Sir Thomas Tresham (1543 – 11 September 1605) was a prominent recusant Catholic landowner in Elizabethan Northamptonshire. He died two years after the accession of James VI and I.

Tresham was brought up in the Throckmorton household. He inherited large estates at the age of 15, from his grandfather and namesake Thomas Tresham I, establishing him as a member of the Catholic elite. He was widely regarded as clever and well-educated, a correspondent of William Cecil, the Secretary of State to Queen Elizabeth, and Sir Christopher Hatton, the Lord Chancellor.

Well-read, Tresham dedicated much of his life to collecting books. He was much disliked, however, for an enclosure policy towards common land: he was referred to as the most odious man in Britain, after executing 50 people for rioting and levelling hedges in the Midland Revolt.

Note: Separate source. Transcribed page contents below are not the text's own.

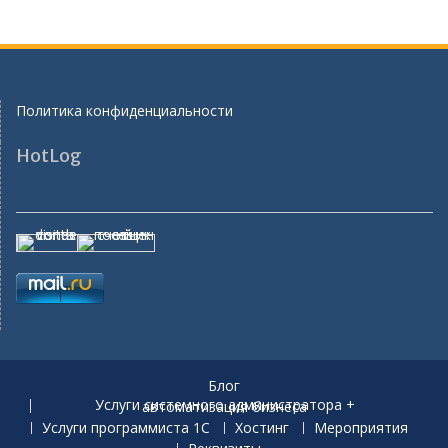
Политика конфиденциальности
HotLog
Блог
Услуги системного администратора + автоматизация бизнеса
Услуги программиста 1С
Хостинг
Мероприятия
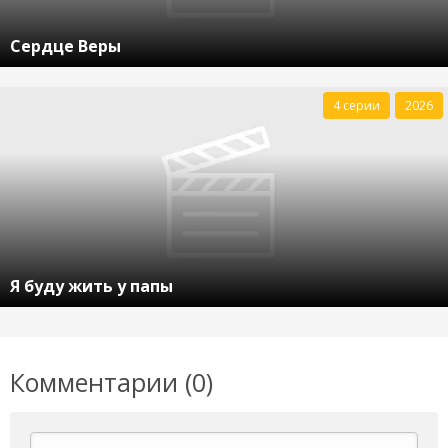
Сердце Веры
4 серии
2026
Я буду жить у папы
Комментарии (0)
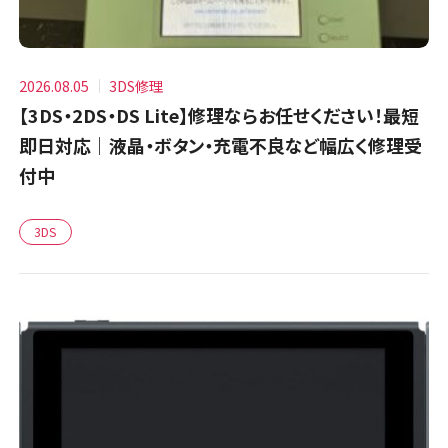
2026.08.05
3DS修理
【3DS・2DS・DS Lite】修理ならお任せください！最短
即日対応｜液晶・ボタン・充電不良など幅広く修理受
付中
3DS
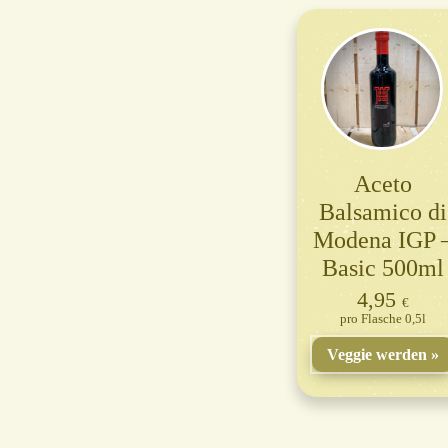
Aceto
Balsamico di
Modena IGP 
Basic 500ml
4,95
€
Flasche 0,5l
Veggie werden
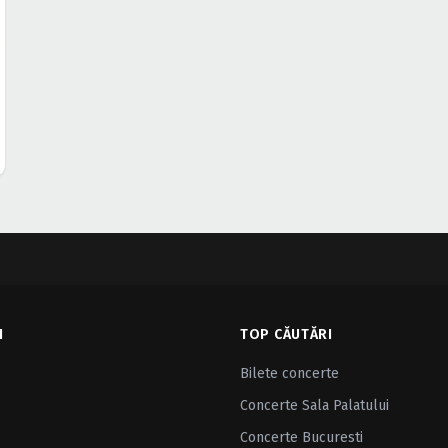
I
TOP CĂUTĂRI
Bilete concerte
Concerte Sala Palatului
Concerte Bucuresti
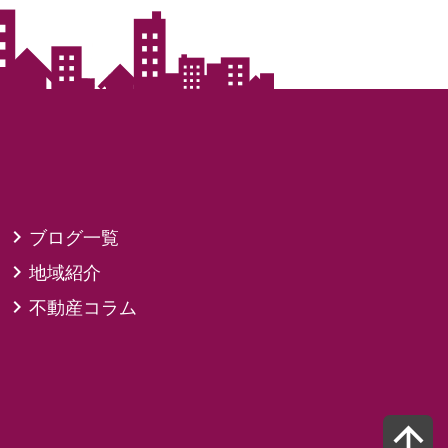
ブログ一覧
地域紹介
不動産コラム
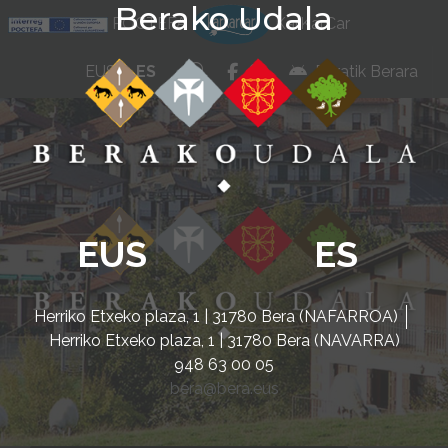
Berako Udala
Ir al contenido
POCTEFA
KarKarCar
whatsapp
facebook
instagram
EUS
ES
Beratik Berara
EUS
ES
Herriko Etxeko plaza, 1 | 31780 Bera (NAFARROA)
Herriko Etxeko plaza, 1 | 31780 Bera (NAVARRA)
948 63 00 05
bera@bera.eus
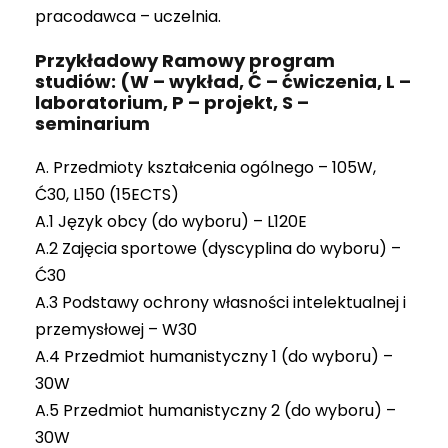
pracodawca – uczelnia.
Przykładowy Ramowy program
studiów: (W – wykład, Ć – ćwiczenia, L –
laboratorium, P – projekt, S –
seminarium
A. Przedmioty kształcenia ogólnego – 105W,
Ć30, L150 (15ECTS)
A.1 Język obcy (do wyboru) – L120E
A.2 Zajęcia sportowe (dyscyplina do wyboru) –
Ć30
A.3 Podstawy ochrony własności intelektualnej i
przemysłowej – W30
A.4 Przedmiot humanistyczny 1 (do wyboru) –
30W
A.5 Przedmiot humanistyczny 2 (do wyboru) –
30W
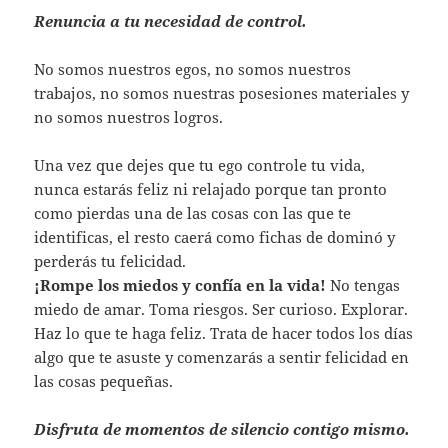
Renuncia a tu necesidad de control.
No somos nuestros egos, no somos nuestros
trabajos, no somos nuestras posesiones materiales y
no somos nuestros logros.
Una vez que dejes que tu ego controle tu vida,
nunca estarás feliz ni relajado porque tan pronto
como pierdas una de las cosas con las que te
identificas, el resto caerá como fichas de dominó y
perderás tu felicidad.
¡Rompe los miedos y confía en la vida!
No tengas
miedo de amar. Toma riesgos. Ser curioso. Explorar.
Haz lo que te haga feliz. Trata de hacer todos los días
algo que te asuste y comenzarás a sentir felicidad en
las cosas pequeñas.
Disfruta de momentos de silencio contigo mismo.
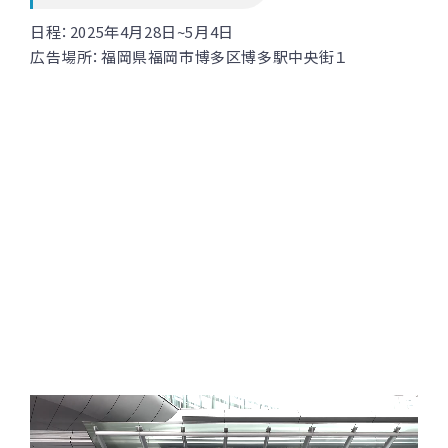
日程：
2025年4月28日~5月4日
広告場所：福岡県福岡市博多区博多駅中央街１
動
画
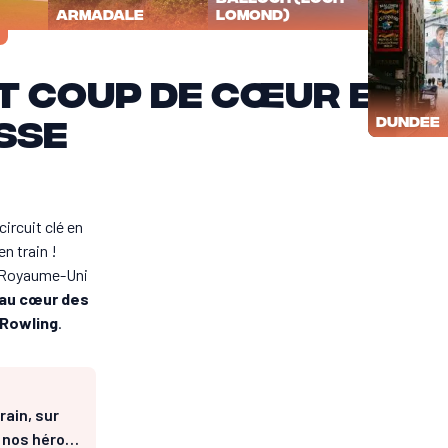
Armadale
Lomond)
t coup de cœur en
sse
Dundee
−25 %
7 jours de voyage
+
ircuit clé en
n train !
le Royaume-Uni
au cœur des
. Rowling
.
rain, sur
e nos héros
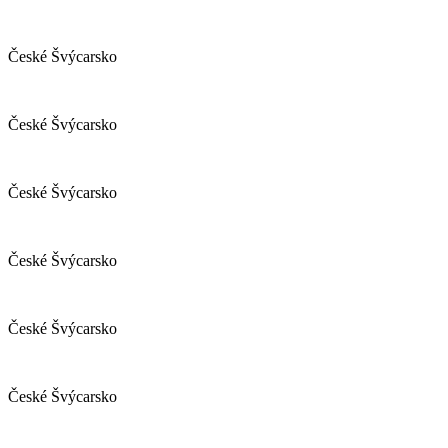
České Švýcarsko
České Švýcarsko
České Švýcarsko
České Švýcarsko
České Švýcarsko
České Švýcarsko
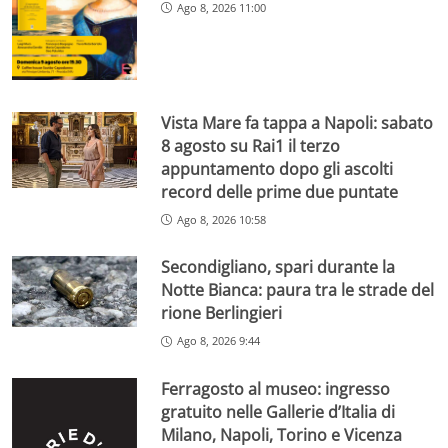
Ago 8, 2026 11:00
Vista Mare fa tappa a Napoli: sabato
8 agosto su Rai1 il terzo
appuntamento dopo gli ascolti
record delle prime due puntate
Ago 8, 2026 10:58
Secondigliano, spari durante la
Notte Bianca: paura tra le strade del
rione Berlingieri
Ago 8, 2026 9:44
Ferragosto al museo: ingresso
gratuito nelle Gallerie d’Italia di
Milano, Napoli, Torino e Vicenza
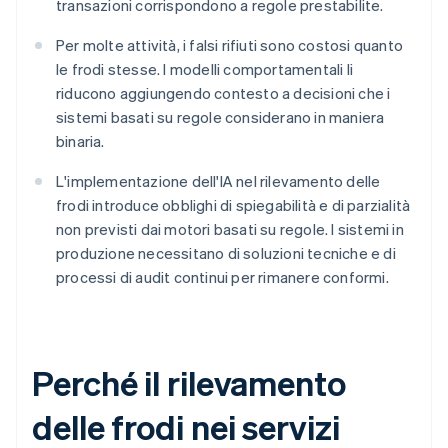
transazioni corrispondono a regole prestabilite.
Per molte attività, i falsi rifiuti sono costosi quanto
le frodi stesse. I modelli comportamentali li
riducono aggiungendo contesto a decisioni che i
sistemi basati su regole considerano in maniera
binaria.
L'implementazione dell'IA nel rilevamento delle
frodi introduce obblighi di spiegabilità e di parzialità
non previsti dai motori basati su regole. I sistemi in
produzione necessitano di soluzioni tecniche e di
processi di audit continui per rimanere conformi.
Perché il rilevamento
delle frodi nei servizi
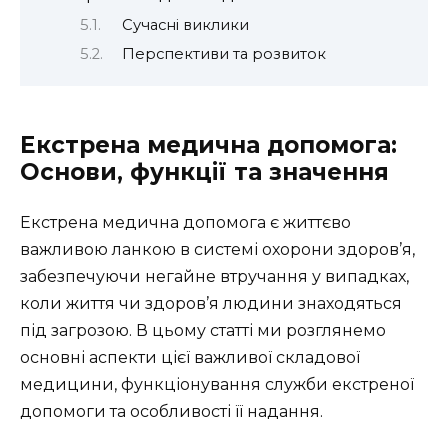
Сучасні виклики
Перспективи та розвиток
Екстрена медична допомога:
Основи, функції та значення
Екстрена медична допомога є життєво
важливою ланкою в системі охорони здоров’я,
забезпечуючи негайне втручання у випадках,
коли життя чи здоров’я людини знаходяться
під загрозою. В цьому статті ми розглянемо
основні аспекти цієї важливої складової
медицини, функціонування служби екстреної
допомоги та особливості її надання.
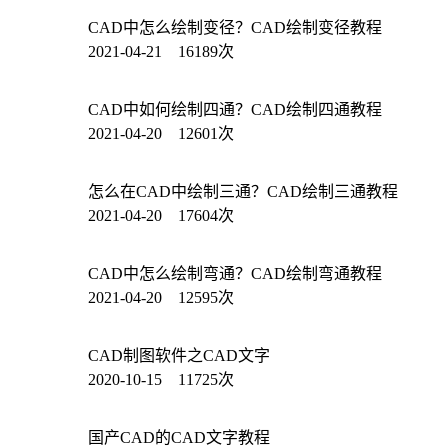
CAD中怎么绘制变径？CAD绘制变径教程
2021-04-21 16189次
CAD中如何绘制四通？CAD绘制四通教程
2021-04-20 12601次
怎么在CAD中绘制三通？CAD绘制三通教程
2021-04-20 17604次
CAD中怎么绘制弯通？CAD绘制弯通教程
2021-04-20 12595次
CAD制图软件之CAD文字
2020-10-15 11725次
国产CAD的CAD文字教程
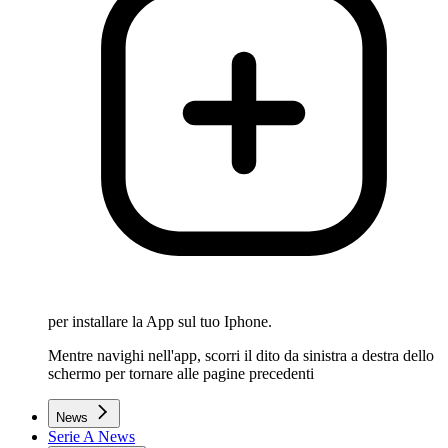
per installare la App sul tuo Iphone.
Mentre navighi nell'app, scorri il dito da sinistra a destra dello
schermo per tornare alle pagine precedenti
News
Serie A News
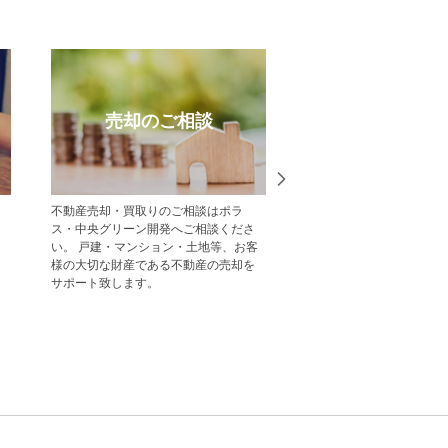
売却のご相談
受賞実
不動産売却・買取りのご相談はポラ
中央グリーン開発の受賞
ス・中央グリーン開発へご相談くださ
一覧をご紹介します。
い。 戸建・マンション・土地等、お客
様の大切な財産である不動産の売却を
サポート致します。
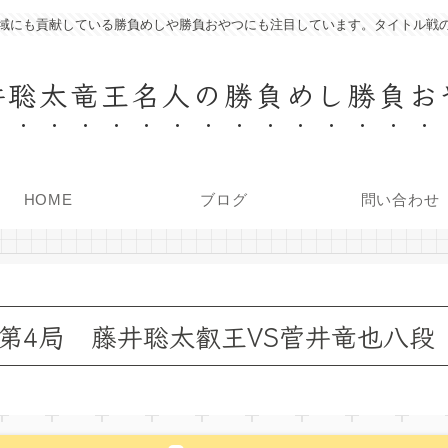
域にも貢献している勝負めしや勝負おやつにも注目しています。タイトル戦
井聡太竜王名人の勝負めし勝負お
HOME
ブログ
問い合わせ
王戦」第4局 藤井聡太叡王VS菅井竜也八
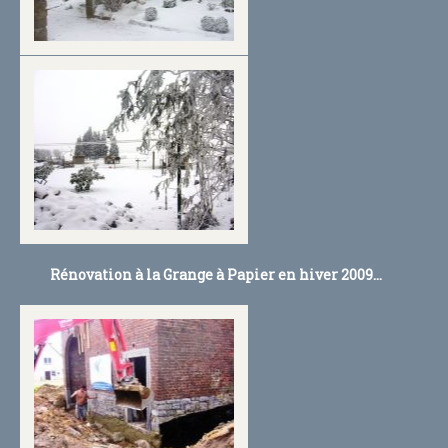
Rénovation à la Grange à Papier en hiver 2009...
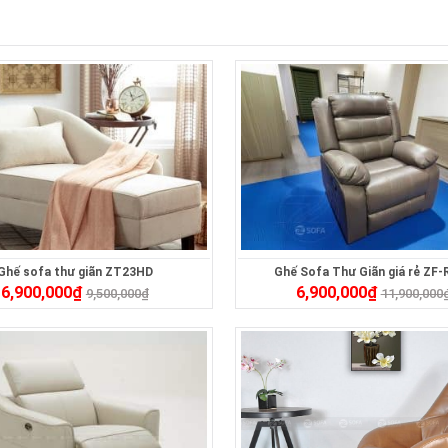
Ghế sofa thư giãn ZT23HD
Ghế Sofa Thư Giãn giá rẻ ZF-
6,900,000
₫
6,900,000
₫
9,500,000
₫
11,900,000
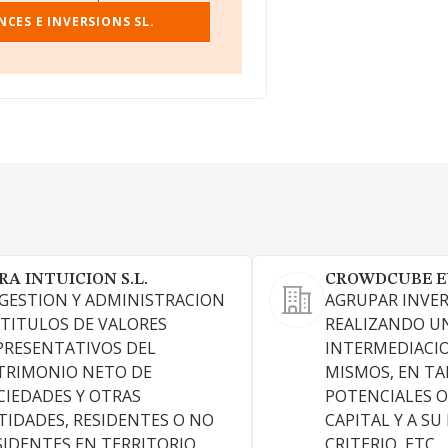
CES E INVERSIONS SL.
RA INTUICION S.L.
CROWDCUBE EU
 GESTION Y ADMINISTRACION
AGRUPAR INVER
 TITULOS DE VALORES
REALIZANDO U
PRESENTATIVOS DEL
INTERMEDIACI
TRIMONIO NETO DE
MISMOS, EN T
CIEDADES Y OTRAS
POTENCIALES O
TIDADES, RESIDENTES O NO
CAPITAL Y A SU
SIDENTES EN TERRITORIO
CRITERIO, ETC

Tresham was pricked as sheriff for Northamptonshire in 1573 and was knighted at the Queen's Royal Progress at Kenilworth in 1575. He frequently entertained large numbers of friends and acquaintances but also pursued an aggressively conservative estate policy. His recusancy, Jesuit connections and arguments for the state's lack of jurisdiction in matters of conscience made him the subject of official attention, and he was imprisoned several times and fined heavily. At a time when Queen Elizabeth was anxious about the Catholic threat posed by Spain and by her cousin Mary, Queen of Scots, Catholics were made targets for persecution by their spiritual loyalty to another temporal power (the Pope, and by extension, the Catholic King of Spain). Between 1581 and 1605, Tresham paid penalties totalling just under £8,000. (equivalent to £1,610,000 in 2015). These heavy financial demands were, in reality, overshadowed by the expense of his building projects and his insistence on making advantageous marriages for his six daughters, bringing with them sizeable dowries (£12,200). His credit was thus impaired, and the ill-advised involvement of his son, Francis, in the Earl of Essex's rebellion, cost him over £3,000. As a Catholic who had Jesuit links, and who argued for an individual's right to act according to his conscience unmolested, he was tarred with the brush of disloyalty, a mark he fiercely rejected. Ultimately, his son Lewis successfully ate through what little family money was left.